The listing process at Quiet Light follows three stages: an initial valuation call, a detailed client interview covering financials, operations, and growth levers, and then publication to their buyer pool.
The company also produces detailed prospectuses that buyer-side advisors have noted are among the most thorough in the market.
FE International publishes active listings across its seven verticals and uses its buyer network of institutional investors and strategic acquirers.
The firm claims a 94.1% transaction success rate, which is a meaningful metric for sellers evaluating broker reliability.
Timeline to Close
- Quiet Light: 85% of listings close within 90 days. Complex deals or slower markets can push this to 6–9 months.
- FE International: Timelines vary based on deal complexity and buyer type.
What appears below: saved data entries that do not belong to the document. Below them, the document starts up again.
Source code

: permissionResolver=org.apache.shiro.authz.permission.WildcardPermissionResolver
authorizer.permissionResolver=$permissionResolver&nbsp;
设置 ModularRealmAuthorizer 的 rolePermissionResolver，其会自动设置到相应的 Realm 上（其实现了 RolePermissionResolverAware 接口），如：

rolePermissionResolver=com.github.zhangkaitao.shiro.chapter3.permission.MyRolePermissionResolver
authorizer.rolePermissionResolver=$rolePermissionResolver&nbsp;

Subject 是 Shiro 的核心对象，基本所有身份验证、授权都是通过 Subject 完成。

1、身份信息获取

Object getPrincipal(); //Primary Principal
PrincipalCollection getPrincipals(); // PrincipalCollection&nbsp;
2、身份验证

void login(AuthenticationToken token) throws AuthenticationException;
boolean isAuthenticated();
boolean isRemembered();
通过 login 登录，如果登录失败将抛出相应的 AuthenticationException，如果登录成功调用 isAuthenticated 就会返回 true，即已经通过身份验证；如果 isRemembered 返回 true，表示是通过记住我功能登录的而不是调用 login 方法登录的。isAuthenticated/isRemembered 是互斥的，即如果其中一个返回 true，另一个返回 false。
Institutional transactions inherently take longer due to legal, regulatory, and diligence requirements.
Sellers who need a fast exit are generally better served by Quiet Light's model.
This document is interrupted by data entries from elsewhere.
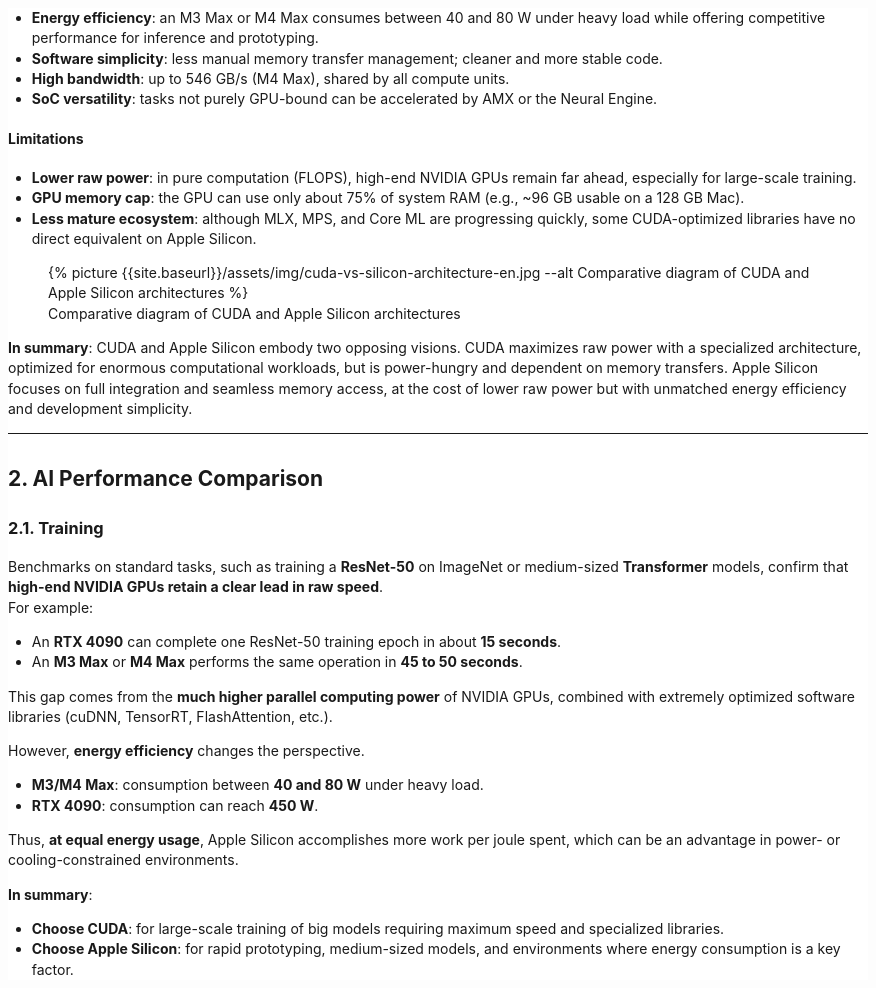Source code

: * **Energy efficiency**: an M3 Max or M4 Max consumes between 40 and 80 W under heavy load while offering competitive performance for inference and prototyping.
* **Software simplicity**: less manual memory transfer management; cleaner and more stable code.
* **High bandwidth**: up to 546 GB/s (M4 Max), shared by all compute units.
* **SoC versatility**: tasks not purely GPU-bound can be accelerated by AMX or the Neural Engine.

#### Limitations

* **Lower raw power**: in pure computation (FLOPS), high-end NVIDIA GPUs remain far ahead, especially for large-scale training.
* **GPU memory cap**: the GPU can use only about 75% of system RAM (e.g., ~96 GB usable on a 128 GB Mac).
* **Less mature ecosystem**: although MLX, MPS, and Core ML are progressing quickly, some CUDA-optimized libraries have no direct equivalent on Apple Silicon.

<figure class="article">
  {% picture {{site.baseurl}}/assets/img/cuda-vs-silicon-architecture-en.jpg --alt Comparative diagram of CUDA and Apple Silicon architectures %}
  <figcaption>Comparative diagram of CUDA and Apple Silicon architectures</figcaption>
</figure>

**In summary**: CUDA and Apple Silicon embody two opposing visions. CUDA maximizes raw power with a specialized architecture, optimized for enormous computational workloads, but is power-hungry and dependent on memory transfers. Apple Silicon focuses on full integration and seamless memory access, at the cost of lower raw power but with unmatched energy efficiency and development simplicity.

<hr class="hr-text" data-content="Performance">

## 2. AI Performance Comparison

### 2.1. Training

Benchmarks on standard tasks, such as training a **ResNet-50** on ImageNet or medium-sized **Transformer** models, confirm that **high-end NVIDIA GPUs retain a clear lead in raw speed**.  
For example:

* An **RTX 4090** can complete one ResNet-50 training epoch in about **15 seconds**.
* An **M3 Max** or **M4 Max** performs the same operation in **45 to 50 seconds**.

This gap comes from the **much higher parallel computing power** of NVIDIA GPUs, combined with extremely optimized software libraries (cuDNN, TensorRT, FlashAttention, etc.).

However, **energy efficiency** changes the perspective.

* **M3/M4 Max**: consumption between **40 and 80 W** under heavy load.
* **RTX 4090**: consumption can reach **450 W**.

Thus, **at equal energy usage**, Apple Silicon accomplishes more work per joule spent, which can be an advantage in power- or cooling-constrained environments.

**In summary**:

* **Choose CUDA**: for large-scale training of big models requiring maximum speed and specialized libraries.
* **Choose Apple Silicon**: for rapid prototyping, medium-sized models, and environments where energy consumption is a key factor.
Sellers seeking institutional buyers or private equity involvement should budget more time regardless of which firm they choose.
Who Should Use Which
FE International makes sense if:
- The business is a SaaS, fintech, or AI company with $5M+ in revenue
- The goal is attracting strategic acquirers or PE buyers
- Investment banking services (capital raises, M&A advisory) are needed alongside the sale
- The seller is comfortable with a team-based advisory model
Quiet Light makes sense if:
- The business is an ecommerce brand, Amazon FBA operation, or content site valued between $250K and $10M
- Personalized, single-advisor service is a priority
- Fee transparency and lower commission rates matter
- The advisor having hands-on operating experience is non-negotiable
A Note on Exit Readiness
Before engaging either broker, many founders benefit from working with a financial and operational advisor to get exit-ready first.
Phoenix Strategy Group is a full-stack finance and revenue firm that works with founder-led companies on exactly this.
They offer fractional CFO services, M&A preparation, due diligence implementation, and strategic positioning for exits.
Their track record includes 100+ M&As transacted and $200M+ raised over the last 12 months across 240+ portfolio companies.
For founders who want to maximize their valuation before going to market, PSG provides the financial infrastructure and strategic clarity that makes any broker engagement more productive.
Conclusion
FE International and Quiet Light serve overlapping but genuinely distinct seller profiles: FE International suits founders with institutional-grade tech businesses seeking sophisticated M&A advisory, while Quiet Light is the stronger fit for operators who want transparent pricing, a dedicated advisor, and a faster path to close.
Choosing between them starts with an honest look at your deal size, buyer expectations, and how much hands-on involvement you want from a single trusted advisor versus a specialized team.